* EXERCISE DETAILS:
Can you transcribe, word for word, the lines in the items below, starting at the line containing "Renovación de Blazic: el" and ending at the line containing "Comentarios recientes"? Include both of those lines and nothing else.

* DATA:
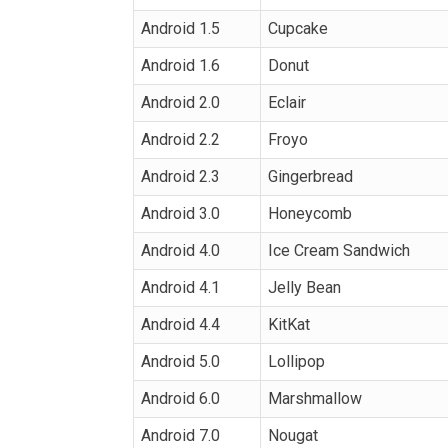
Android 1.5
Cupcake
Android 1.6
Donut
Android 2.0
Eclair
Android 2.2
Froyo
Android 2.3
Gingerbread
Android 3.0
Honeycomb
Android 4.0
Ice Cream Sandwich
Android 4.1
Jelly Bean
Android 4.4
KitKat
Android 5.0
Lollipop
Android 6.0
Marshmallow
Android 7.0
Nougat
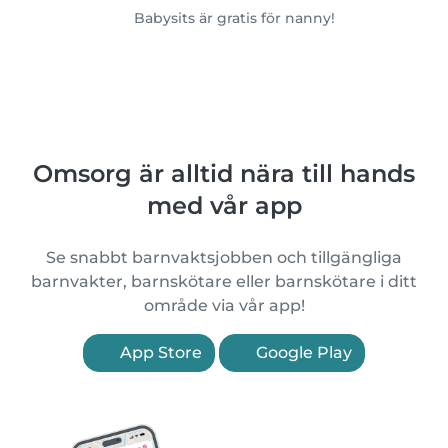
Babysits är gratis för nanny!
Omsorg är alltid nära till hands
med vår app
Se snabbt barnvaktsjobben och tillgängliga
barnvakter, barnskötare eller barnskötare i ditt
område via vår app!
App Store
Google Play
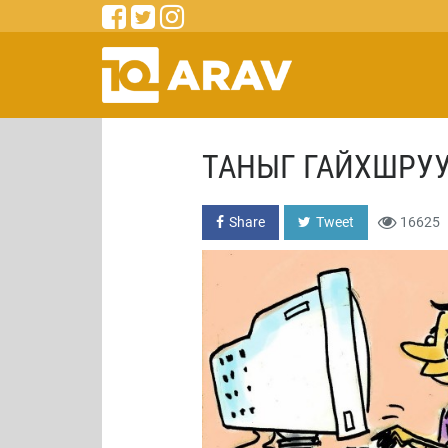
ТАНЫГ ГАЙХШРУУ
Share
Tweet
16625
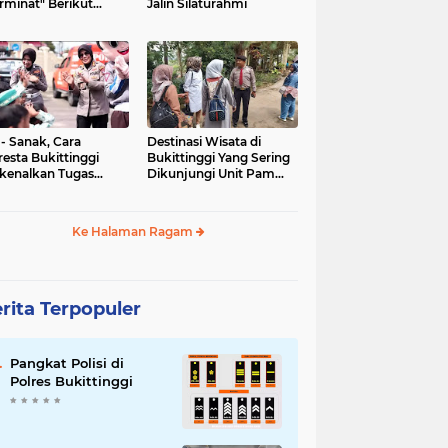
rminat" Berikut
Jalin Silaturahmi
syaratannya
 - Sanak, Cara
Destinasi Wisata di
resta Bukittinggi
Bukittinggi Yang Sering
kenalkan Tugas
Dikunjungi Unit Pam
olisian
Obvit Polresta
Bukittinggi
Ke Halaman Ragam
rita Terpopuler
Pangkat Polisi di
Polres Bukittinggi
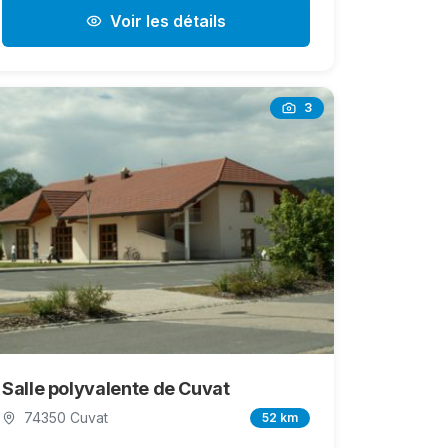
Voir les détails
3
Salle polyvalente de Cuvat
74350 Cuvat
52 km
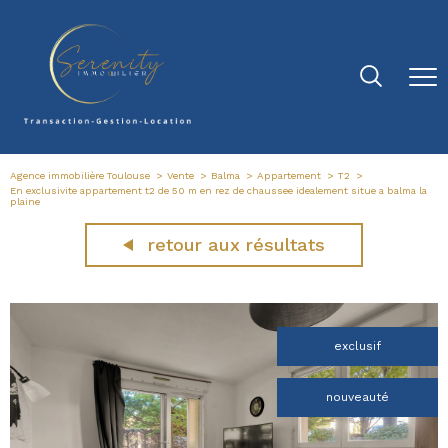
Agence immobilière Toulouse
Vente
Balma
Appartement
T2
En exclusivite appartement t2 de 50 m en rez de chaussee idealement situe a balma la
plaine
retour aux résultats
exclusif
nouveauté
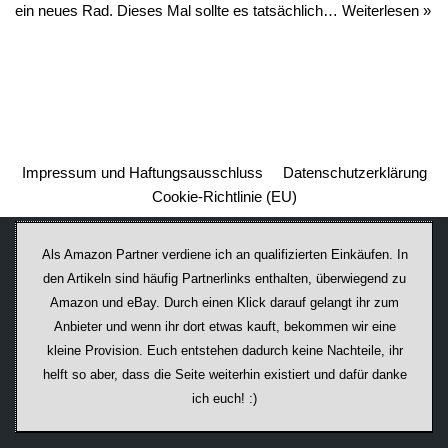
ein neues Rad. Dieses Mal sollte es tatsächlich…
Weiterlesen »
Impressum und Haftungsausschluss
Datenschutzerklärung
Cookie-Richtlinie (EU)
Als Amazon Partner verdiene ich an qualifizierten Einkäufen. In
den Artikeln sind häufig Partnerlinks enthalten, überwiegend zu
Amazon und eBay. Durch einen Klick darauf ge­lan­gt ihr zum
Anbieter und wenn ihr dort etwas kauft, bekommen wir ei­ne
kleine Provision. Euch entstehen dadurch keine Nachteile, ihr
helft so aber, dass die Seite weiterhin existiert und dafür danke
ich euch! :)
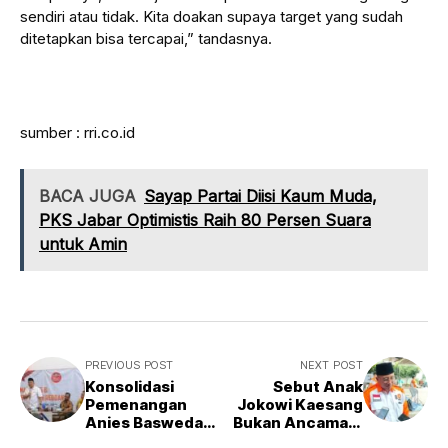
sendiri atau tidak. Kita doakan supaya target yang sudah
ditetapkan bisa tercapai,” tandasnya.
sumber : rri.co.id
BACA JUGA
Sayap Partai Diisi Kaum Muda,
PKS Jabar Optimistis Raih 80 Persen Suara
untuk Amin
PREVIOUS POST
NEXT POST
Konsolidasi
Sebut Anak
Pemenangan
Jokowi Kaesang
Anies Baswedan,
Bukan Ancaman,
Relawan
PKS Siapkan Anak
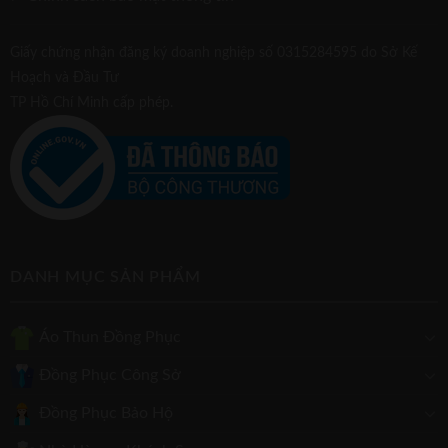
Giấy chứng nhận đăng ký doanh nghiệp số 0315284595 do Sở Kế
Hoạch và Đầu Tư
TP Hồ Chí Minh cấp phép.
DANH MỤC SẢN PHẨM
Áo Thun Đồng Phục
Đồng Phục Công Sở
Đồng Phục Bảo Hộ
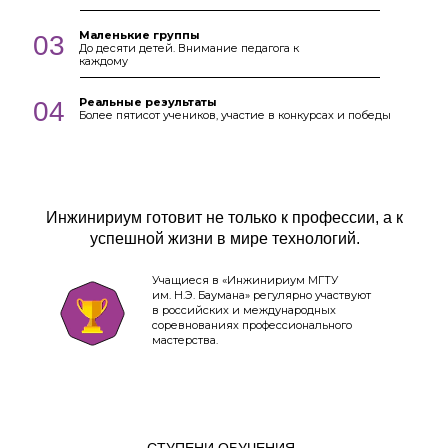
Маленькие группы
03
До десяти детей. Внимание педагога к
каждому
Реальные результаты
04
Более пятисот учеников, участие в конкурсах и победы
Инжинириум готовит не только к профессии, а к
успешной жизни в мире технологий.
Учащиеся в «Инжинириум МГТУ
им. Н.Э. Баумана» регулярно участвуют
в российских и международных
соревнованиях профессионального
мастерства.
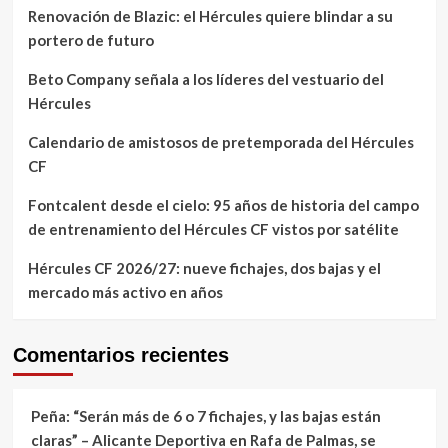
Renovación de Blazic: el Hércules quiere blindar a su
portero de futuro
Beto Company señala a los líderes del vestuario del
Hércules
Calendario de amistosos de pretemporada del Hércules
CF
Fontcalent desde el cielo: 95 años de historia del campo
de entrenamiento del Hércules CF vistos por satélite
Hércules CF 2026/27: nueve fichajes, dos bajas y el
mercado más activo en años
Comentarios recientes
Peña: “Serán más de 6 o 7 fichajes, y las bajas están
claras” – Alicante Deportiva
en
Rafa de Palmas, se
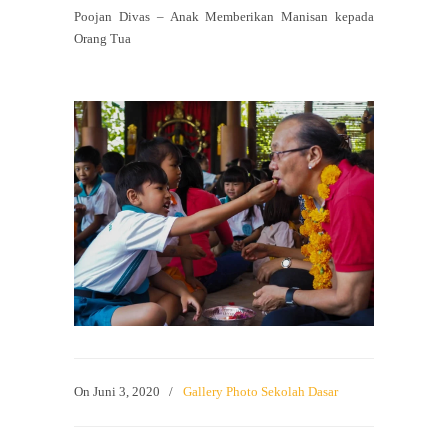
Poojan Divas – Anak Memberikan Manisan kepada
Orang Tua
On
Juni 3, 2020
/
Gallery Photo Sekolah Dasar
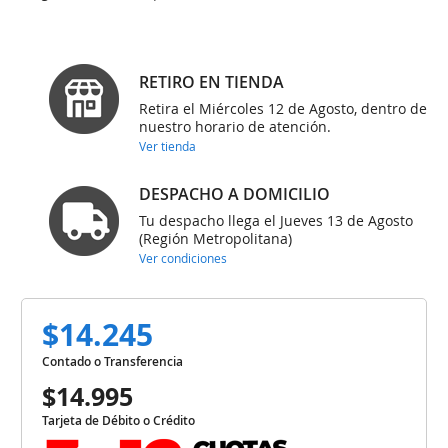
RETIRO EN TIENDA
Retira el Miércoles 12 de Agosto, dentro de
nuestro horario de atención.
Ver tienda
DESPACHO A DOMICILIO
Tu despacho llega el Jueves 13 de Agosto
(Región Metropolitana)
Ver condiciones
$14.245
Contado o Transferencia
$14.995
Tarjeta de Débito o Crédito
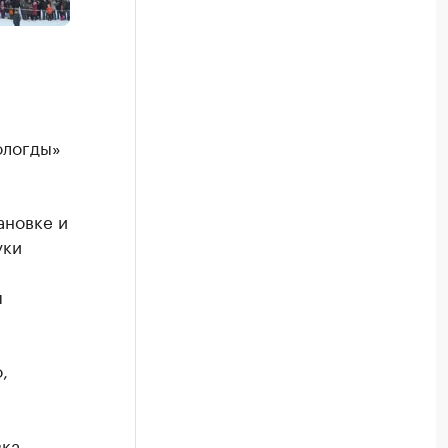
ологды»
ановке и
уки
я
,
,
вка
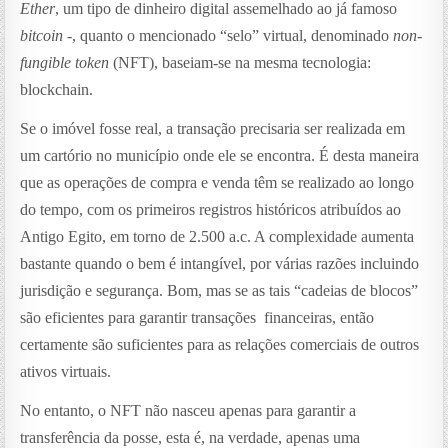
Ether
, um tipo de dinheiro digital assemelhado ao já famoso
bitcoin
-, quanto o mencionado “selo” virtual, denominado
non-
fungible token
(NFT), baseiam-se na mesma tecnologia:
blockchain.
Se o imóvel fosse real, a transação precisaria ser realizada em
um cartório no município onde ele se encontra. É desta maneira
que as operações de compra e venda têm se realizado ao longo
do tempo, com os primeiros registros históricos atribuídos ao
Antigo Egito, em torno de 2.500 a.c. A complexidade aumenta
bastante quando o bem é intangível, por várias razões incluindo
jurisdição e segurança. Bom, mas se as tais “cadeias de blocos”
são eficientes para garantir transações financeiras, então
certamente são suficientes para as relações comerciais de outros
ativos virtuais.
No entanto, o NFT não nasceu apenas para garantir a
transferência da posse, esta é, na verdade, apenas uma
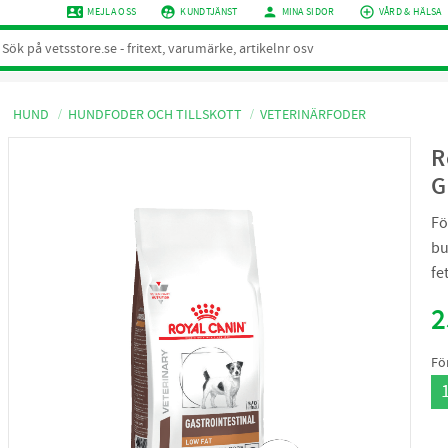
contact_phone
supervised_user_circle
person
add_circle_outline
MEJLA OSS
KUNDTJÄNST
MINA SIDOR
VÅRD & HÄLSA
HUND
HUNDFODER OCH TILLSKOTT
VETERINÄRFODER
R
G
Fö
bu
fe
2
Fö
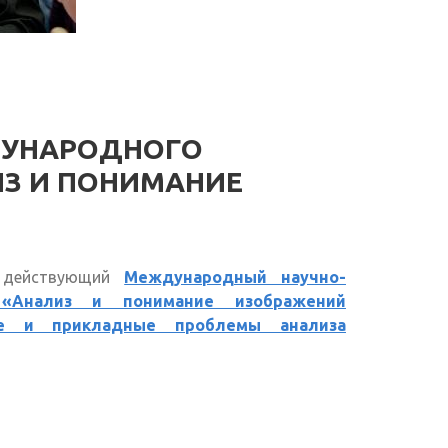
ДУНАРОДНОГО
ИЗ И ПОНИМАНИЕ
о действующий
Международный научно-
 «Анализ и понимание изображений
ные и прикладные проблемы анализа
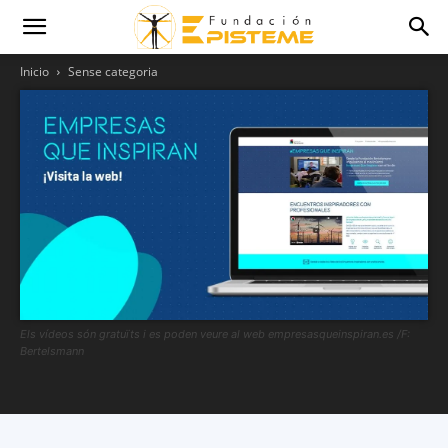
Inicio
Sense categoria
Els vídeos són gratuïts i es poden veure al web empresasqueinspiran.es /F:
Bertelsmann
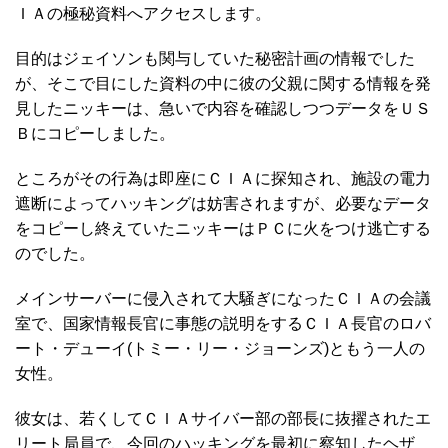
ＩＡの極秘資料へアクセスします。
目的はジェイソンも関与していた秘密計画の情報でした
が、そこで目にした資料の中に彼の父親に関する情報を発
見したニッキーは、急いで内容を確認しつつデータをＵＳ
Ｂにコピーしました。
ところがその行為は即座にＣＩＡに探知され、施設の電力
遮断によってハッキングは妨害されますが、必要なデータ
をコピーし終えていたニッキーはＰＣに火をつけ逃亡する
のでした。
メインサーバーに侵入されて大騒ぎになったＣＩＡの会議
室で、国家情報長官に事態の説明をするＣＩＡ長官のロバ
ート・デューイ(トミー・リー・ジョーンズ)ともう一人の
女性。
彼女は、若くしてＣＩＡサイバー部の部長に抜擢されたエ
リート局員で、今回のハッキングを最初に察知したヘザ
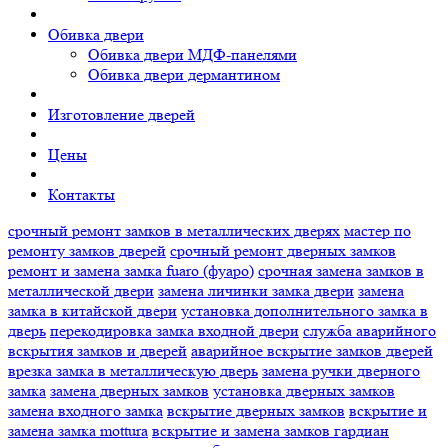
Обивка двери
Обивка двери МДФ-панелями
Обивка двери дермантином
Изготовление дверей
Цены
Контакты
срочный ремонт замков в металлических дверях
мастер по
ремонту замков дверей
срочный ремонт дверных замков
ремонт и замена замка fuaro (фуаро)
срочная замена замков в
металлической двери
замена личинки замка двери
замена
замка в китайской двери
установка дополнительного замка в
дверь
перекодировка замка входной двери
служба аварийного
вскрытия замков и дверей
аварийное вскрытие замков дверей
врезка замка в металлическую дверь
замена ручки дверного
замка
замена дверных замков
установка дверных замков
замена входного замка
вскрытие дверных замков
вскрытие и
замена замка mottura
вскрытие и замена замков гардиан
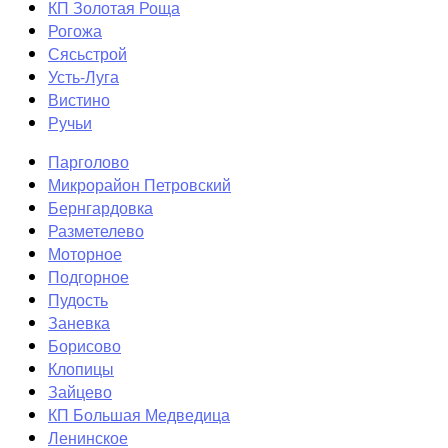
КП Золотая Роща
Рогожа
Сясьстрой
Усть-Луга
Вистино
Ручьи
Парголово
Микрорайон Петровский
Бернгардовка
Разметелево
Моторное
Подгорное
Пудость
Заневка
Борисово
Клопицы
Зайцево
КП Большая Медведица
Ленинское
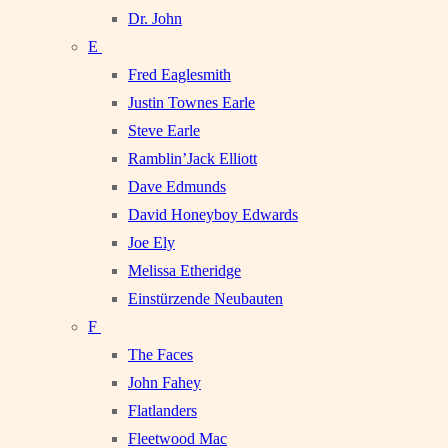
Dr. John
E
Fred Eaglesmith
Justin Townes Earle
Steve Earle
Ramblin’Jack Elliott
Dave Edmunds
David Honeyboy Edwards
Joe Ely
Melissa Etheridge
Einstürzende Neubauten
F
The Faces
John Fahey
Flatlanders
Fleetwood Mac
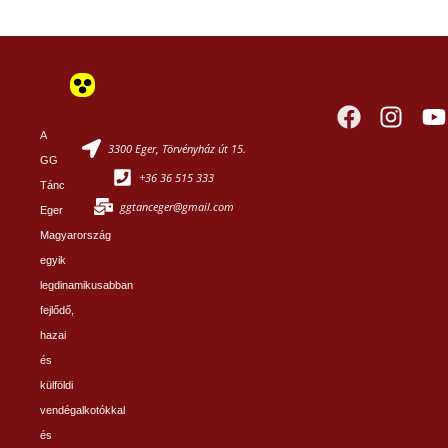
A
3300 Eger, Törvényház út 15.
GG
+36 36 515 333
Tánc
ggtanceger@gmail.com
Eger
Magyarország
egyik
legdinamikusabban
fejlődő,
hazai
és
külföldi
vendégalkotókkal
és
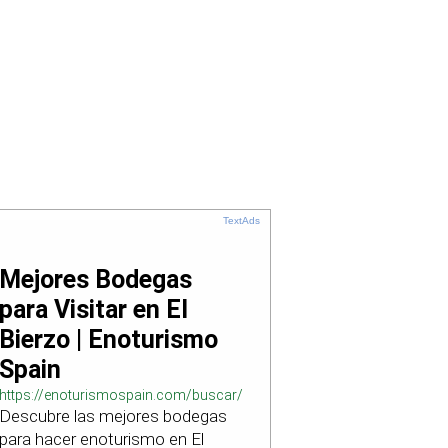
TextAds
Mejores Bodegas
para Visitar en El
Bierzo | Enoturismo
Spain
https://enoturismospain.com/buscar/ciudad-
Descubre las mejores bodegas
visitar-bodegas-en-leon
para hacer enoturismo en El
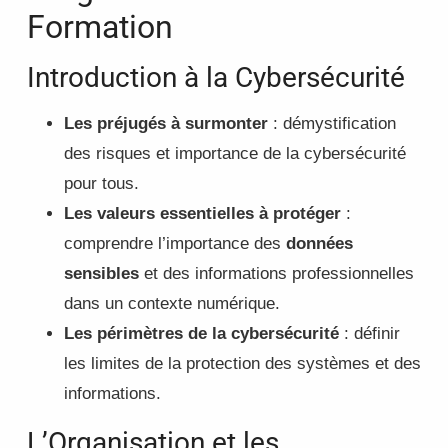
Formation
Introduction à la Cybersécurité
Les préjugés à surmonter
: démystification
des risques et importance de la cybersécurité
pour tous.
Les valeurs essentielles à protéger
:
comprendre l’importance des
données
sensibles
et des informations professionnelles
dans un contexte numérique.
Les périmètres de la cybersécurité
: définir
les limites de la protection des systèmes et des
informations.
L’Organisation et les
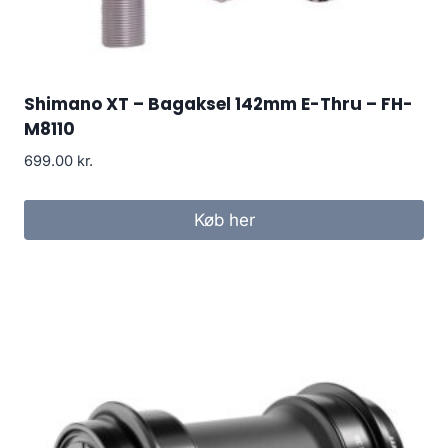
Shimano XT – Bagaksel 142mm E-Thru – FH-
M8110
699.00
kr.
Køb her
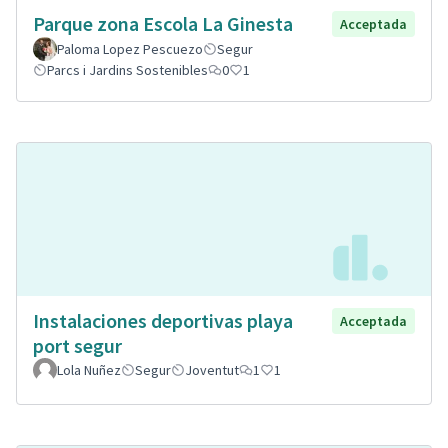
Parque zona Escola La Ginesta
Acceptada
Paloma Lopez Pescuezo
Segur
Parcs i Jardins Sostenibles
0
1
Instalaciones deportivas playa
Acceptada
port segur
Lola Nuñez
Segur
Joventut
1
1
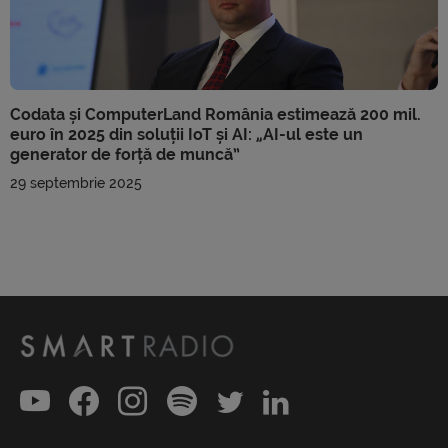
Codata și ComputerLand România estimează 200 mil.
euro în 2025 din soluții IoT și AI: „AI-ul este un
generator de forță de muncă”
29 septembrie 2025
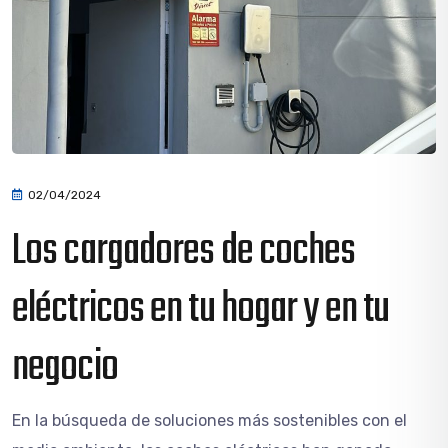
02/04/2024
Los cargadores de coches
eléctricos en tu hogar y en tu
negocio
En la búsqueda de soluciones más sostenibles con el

* TASK RESULT:
Renovación de Blazic: el Hércules quiere blindar a su
portero de futuro
Beto Company señala a los líderes del vestuario del
Hércules
Calendario de amistosos de pretemporada del Hércules
CF
Fontcalent desde el cielo: 95 años de historia del campo
de entrenamiento del Hércules CF vistos por satélite
Hércules CF 2026/27: nueve fichajes, dos bajas y el
mercado más activo en años
Comentarios recientes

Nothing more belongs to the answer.